Ayrıca, mescit temizliğini üstlenen iki kadın vardır. Herek ve Mihcane bu göreve tayin edilmişti. (Buhari, Sahih, Kitabu’salat)

Kadın İslam aleminde devlet adamıdır, memurdur.

**

Dericilik sanatı devrin gözdesiydi ve bu işi yapanlar arasında kadınlarda vardı.

Hz. Peygamberin eşi Zeynep binti Cahş, Hz. Cafer’in eşi Esma binti Üneys, Abdullah b. Mesud’un eşi Reyta binti Abdullah deriden mest, ayakkabı ve kıyafetler, yer sergileri, minder yüzleri, perdeler, yiyecek saklama tulumları su kırbaları üretirdi. (Muslim Sahih-i Muslim; Kitabu’n-nikah)

Kumaş dokumacılığı da yaygın meslekti. Kadınlar yünden ipler eğirir ve kumaş dokuyarak kıyafetler üretirdi. 

Hz. Hatice’nin siyahi bir kadın berberi olduğu nakledilir. Keza; Hz. Aişe’nin de saçlarını bir kadın berbere yaptırdığı da kayıtlarda geçmektedir.

Kadın, İslam aleminde esnaftır, sanatkardır.

**

İslam tarihinin ilk resmi hastanesi olarak kabul edilen Tedavi Çadırı Resulullah tarafından kurulduğunda görev alan tabipler kadındı.

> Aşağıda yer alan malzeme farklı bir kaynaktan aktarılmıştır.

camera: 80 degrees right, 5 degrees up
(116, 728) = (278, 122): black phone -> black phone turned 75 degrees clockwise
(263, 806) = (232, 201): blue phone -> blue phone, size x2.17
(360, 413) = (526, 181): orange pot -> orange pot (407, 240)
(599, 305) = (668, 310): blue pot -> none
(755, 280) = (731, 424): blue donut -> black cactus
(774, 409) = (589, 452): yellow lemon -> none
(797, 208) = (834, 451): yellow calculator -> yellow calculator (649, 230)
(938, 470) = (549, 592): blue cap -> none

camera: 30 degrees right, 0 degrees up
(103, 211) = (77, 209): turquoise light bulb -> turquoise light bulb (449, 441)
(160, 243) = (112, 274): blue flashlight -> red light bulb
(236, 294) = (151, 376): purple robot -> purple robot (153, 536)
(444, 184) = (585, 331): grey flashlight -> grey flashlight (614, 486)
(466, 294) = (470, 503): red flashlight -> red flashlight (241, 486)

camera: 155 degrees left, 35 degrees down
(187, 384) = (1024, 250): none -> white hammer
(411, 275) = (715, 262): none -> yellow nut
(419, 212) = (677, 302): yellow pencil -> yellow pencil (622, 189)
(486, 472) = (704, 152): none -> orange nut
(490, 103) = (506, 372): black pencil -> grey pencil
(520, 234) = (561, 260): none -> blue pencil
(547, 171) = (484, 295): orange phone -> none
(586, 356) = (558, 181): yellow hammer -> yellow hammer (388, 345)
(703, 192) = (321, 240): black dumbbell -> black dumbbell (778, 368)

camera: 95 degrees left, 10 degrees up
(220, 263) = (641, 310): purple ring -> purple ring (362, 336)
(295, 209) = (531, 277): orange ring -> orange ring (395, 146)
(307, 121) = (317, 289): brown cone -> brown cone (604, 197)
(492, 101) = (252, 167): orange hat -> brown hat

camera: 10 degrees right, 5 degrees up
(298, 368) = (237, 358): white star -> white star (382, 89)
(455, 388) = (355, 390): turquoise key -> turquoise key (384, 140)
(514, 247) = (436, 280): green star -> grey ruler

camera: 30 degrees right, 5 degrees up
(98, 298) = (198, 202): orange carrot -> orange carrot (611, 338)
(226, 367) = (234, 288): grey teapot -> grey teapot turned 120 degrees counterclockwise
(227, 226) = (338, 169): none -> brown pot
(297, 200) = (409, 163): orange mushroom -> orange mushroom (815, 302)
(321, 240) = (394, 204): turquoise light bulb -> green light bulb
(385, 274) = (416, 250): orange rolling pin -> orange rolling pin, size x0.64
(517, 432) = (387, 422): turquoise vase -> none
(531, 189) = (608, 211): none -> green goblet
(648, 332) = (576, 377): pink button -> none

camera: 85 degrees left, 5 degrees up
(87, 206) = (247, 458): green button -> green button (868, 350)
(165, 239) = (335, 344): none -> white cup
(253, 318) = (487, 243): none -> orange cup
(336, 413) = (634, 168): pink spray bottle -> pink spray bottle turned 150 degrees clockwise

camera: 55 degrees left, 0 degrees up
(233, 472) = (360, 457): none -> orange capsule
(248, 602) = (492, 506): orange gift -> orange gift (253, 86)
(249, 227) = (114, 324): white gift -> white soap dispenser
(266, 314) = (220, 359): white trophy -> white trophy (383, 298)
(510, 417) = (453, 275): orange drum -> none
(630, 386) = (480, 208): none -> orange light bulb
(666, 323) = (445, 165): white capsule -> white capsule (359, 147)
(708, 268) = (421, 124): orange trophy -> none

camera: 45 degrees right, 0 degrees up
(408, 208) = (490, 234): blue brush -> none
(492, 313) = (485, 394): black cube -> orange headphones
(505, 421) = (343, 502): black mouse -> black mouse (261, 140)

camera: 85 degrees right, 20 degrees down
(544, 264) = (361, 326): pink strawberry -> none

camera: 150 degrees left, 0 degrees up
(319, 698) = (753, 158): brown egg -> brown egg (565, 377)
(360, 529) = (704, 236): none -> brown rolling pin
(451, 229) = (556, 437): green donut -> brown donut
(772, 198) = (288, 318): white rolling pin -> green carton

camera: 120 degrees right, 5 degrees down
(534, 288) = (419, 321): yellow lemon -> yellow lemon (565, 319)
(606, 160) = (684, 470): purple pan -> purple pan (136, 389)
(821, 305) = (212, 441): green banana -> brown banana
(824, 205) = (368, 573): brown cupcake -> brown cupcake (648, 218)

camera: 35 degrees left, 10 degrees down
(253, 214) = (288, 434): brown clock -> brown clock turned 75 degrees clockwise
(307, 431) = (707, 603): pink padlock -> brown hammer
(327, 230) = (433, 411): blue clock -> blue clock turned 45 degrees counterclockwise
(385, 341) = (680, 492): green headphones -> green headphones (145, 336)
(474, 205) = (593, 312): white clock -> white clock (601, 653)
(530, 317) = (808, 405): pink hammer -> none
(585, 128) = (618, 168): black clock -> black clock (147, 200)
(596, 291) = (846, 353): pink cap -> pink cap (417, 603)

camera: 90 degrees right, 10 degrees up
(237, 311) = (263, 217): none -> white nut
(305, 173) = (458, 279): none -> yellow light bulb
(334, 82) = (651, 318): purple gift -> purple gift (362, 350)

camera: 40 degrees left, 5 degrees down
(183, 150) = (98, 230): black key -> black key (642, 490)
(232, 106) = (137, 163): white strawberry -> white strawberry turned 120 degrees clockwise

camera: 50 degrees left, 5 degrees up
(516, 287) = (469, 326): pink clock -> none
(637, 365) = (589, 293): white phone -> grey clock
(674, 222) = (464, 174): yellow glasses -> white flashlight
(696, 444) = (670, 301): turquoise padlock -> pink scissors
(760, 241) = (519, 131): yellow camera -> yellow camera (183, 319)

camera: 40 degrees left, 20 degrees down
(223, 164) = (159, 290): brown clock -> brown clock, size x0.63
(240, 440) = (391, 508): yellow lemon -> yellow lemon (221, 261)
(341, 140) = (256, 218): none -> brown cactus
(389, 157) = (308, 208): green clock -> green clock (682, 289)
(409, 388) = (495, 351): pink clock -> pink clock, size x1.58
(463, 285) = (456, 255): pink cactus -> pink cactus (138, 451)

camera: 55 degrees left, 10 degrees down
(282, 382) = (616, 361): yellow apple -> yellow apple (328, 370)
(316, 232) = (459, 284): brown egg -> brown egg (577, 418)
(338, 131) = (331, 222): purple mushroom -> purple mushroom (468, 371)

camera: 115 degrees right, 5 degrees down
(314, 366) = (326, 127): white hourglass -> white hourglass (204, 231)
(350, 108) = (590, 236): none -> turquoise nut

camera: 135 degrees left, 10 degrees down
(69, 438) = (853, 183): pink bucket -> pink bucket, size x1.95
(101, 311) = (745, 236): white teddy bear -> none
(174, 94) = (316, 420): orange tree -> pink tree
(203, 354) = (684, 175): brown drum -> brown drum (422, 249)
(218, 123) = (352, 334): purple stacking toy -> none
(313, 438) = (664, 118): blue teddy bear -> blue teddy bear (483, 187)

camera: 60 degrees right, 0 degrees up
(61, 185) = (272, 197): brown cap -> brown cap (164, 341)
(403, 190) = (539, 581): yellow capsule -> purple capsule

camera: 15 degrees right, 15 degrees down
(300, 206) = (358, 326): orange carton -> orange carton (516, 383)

Şifa çadırında Eslem kabilesinden Kuaybe/Rufeyde bint-i Sa’d b. Utbe, Hz. Cafer’in, Habeşistan’da doktorluk ilmi öğrenen, Hindistan ve Yemenden getirtilen bitkileri ilaç haline getirmeye mahir eşi Esma bint-i Üneys, Ümmü Seleme, Hz. Aişe, Halide bint-i Enes, Esma bint-i Ebu Bekir’de vardı. Esma bint-i Ebu Bekir hummalı/ateşli hastalıklar, Eş-Şifa binti Abdullah deri hastalıkları tedavisinde mahir birer hekimdi.

Hz. Peygamber efendimizin vefat edip etmediği konusunda tereddütler ortaya çıktığında Esma bint-i Üneys iki cihan güneşi Efendimizi muayene ederek vefat ettiği teşhisinde bulunmuştur.

Abdurrahman b. Avf’ın annesi eş-Şifa, Safiye binti Abdulmuttalib ve Ümü Rabbi'de kutlu devrin meşhur ebeleridir. Ümmü Amr ve Ümmü Atiyye’yi de unutmayalım.

Kadın İslam aleminde şifaya memur hekimdir.

**

Zeyd b. Harise’nin eşi Ümmü Mübaşir’in hurma bahçesi vardı ve burada çalışarak geçimini sağlardı. Hz. Peygamber Efendimizin bazı günlerde, namaz dönüşü sırasında Ümmü Mübaşir’in bahçesine uğrayıp sohbet ettiği rivayet edilir.

"Bir Müslüman bir ağaç diker veya ekin ekerse ve bunlardan insan, kuş veya vahşi hayvanlar yerse bu kendisi için sadaka olur" müjdesini Ümmü Mübaşir'in bahçesinde ifade etmiştir. (İbn Hanbel, Müsned)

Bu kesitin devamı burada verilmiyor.